**DATA SHOWN:**
____________
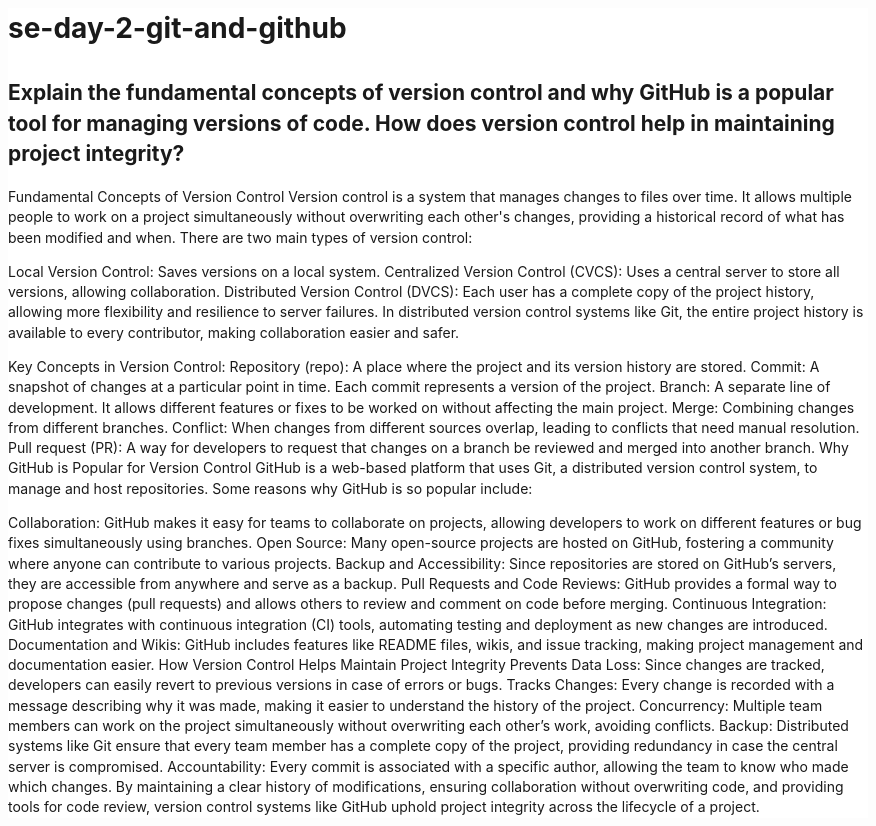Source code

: # se-day-2-git-and-github
## Explain the fundamental concepts of version control and why GitHub is a popular tool for managing versions of code. How does version control help in maintaining project integrity?


Fundamental Concepts of Version Control
Version control is a system that manages changes to files over time. It allows multiple people to work on a project simultaneously without overwriting each other's changes, providing a historical record of what has been modified and when. There are two main types of version control:

Local Version Control: Saves versions on a local system.
Centralized Version Control (CVCS): Uses a central server to store all versions, allowing collaboration.
Distributed Version Control (DVCS): Each user has a complete copy of the project history, allowing more flexibility and resilience to server failures.
In distributed version control systems like Git, the entire project history is available to every contributor, making collaboration easier and safer.

Key Concepts in Version Control:
Repository (repo): A place where the project and its version history are stored.
Commit: A snapshot of changes at a particular point in time. Each commit represents a version of the project.
Branch: A separate line of development. It allows different features or fixes to be worked on without affecting the main project.
Merge: Combining changes from different branches.
Conflict: When changes from different sources overlap, leading to conflicts that need manual resolution.
Pull request (PR): A way for developers to request that changes on a branch be reviewed and merged into another branch.
Why GitHub is Popular for Version Control
GitHub is a web-based platform that uses Git, a distributed version control system, to manage and host repositories. Some reasons why GitHub is so popular include:

Collaboration: GitHub makes it easy for teams to collaborate on projects, allowing developers to work on different features or bug fixes simultaneously using branches.
Open Source: Many open-source projects are hosted on GitHub, fostering a community where anyone can contribute to various projects.
Backup and Accessibility: Since repositories are stored on GitHub’s servers, they are accessible from anywhere and serve as a backup.
Pull Requests and Code Reviews: GitHub provides a formal way to propose changes (pull requests) and allows others to review and comment on code before merging.
Continuous Integration: GitHub integrates with continuous integration (CI) tools, automating testing and deployment as new changes are introduced.
Documentation and Wikis: GitHub includes features like README files, wikis, and issue tracking, making project management and documentation easier.
How Version Control Helps Maintain Project Integrity
Prevents Data Loss: Since changes are tracked, developers can easily revert to previous versions in case of errors or bugs.
Tracks Changes: Every change is recorded with a message describing why it was made, making it easier to understand the history of the project.
Concurrency: Multiple team members can work on the project simultaneously without overwriting each other’s work, avoiding conflicts.
Backup: Distributed systems like Git ensure that every team member has a complete copy of the project, providing redundancy in case the central server is compromised.
Accountability: Every commit is associated with a specific author, allowing the team to know who made which changes.
By maintaining a clear history of modifications, ensuring collaboration without overwriting code, and providing tools for code review, version control systems like GitHub uphold project integrity across the lifecycle of a project.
____________
**WORK INSTRUCTIONS:**
Give every line of the entries as a JSON list of strings, one string per line, skipping blank lines. Leave the pictures out.

**ANSWER SPACE:**
[
  "Source code",
  ": # se-day-2-git-and-github",
  "## Explain the fundamental concepts of version control and why GitHub is a popular tool for managing versions of code. How does version control help in maintaining project integrity?",
  "Fundamental Concepts of Version Control",
  "Version control is a system that manages changes to files over time. It allows multiple people to work on a project simultaneously without overwriting each other's changes, providing a historical record of what has been modified and when. There are two main types of version control:",
  "Local Version Control: Saves versions on a local system.",
  "Centralized Version Control (CVCS): Uses a central server to store all versions, allowing collaboration.",
  "Distributed Version Control (DVCS): Each user has a complete copy of the project history, allowing more flexibility and resilience to server failures.",
  "In distributed version control systems like Git, the entire project history is available to every contributor, making collaboration easier and safer.",
  "Key Concepts in Version Control:",
  "Repository (repo): A place where the project and its version history are stored.",
  "Commit: A snapshot of changes at a particular point in time. Each commit represents a version of the project.",
  "Branch: A separate line of development. It allows different features or fixes to be worked on without affecting the main project.",
  "Merge: Combining changes from different branches.",
  "Conflict: When changes from different sources overlap, leading to conflicts that need manual resolution.",
  "Pull request (PR): A way for developers to request that changes on a branch be reviewed and merged into another branch.",
  "Why GitHub is Popular for Version Control",
  "GitHub is a web-based platform that uses Git, a distributed version control system, to manage and host repositories. Some reasons why GitHub is so popular include:",
  "Collaboration: GitHub makes it easy for teams to collaborate on projects, allowing developers to work on different features or bug fixes simultaneously using branches.",
  "Open Source: Many open-source projects are hosted on GitHub, fostering a community where anyone can contribute to various projects.",
  "Backup and Accessibility: Since repositories are stored on GitHub’s servers, they are accessible from anywhere and serve as a backup.",
  "Pull Requests and Code Reviews: GitHub provides a formal way to propose changes (pull requests) and allows others to review and comment on code before merging.",
  "Continuous Integration: GitHub integrates with continuous integration (CI) tools, automating testing and deployment as new changes are introduced.",
  "Documentation and Wikis: GitHub includes features like README files, wikis, and issue tracking, making project management and documentation easier.",
  "How Version Control Helps Maintain Project Integrity",
  "Prevents Data Loss: Since changes are tracked, developers can easily revert to previous versions in case of errors or bugs.",
  "Tracks Changes: Every change is recorded with a message describing why it was made, making it easier to understand the history of the project.",
  "Concurrency: Multiple team members can work on the project simultaneously without overwriting each other’s work, avoiding conflicts.",
  "Backup: Distributed systems like Git ensure that every team member has a complete copy of the project, providing redundancy in case the central server is compromised.",
  "Accountability: Every commit is associated with a specific author, allowing the team to know who made which changes.",
  "By maintaining a clear history of modifications, ensuring collaboration without overwriting code, and providing tools for code review, version control systems like GitHub uphold project integrity across the lifecycle of a project."
]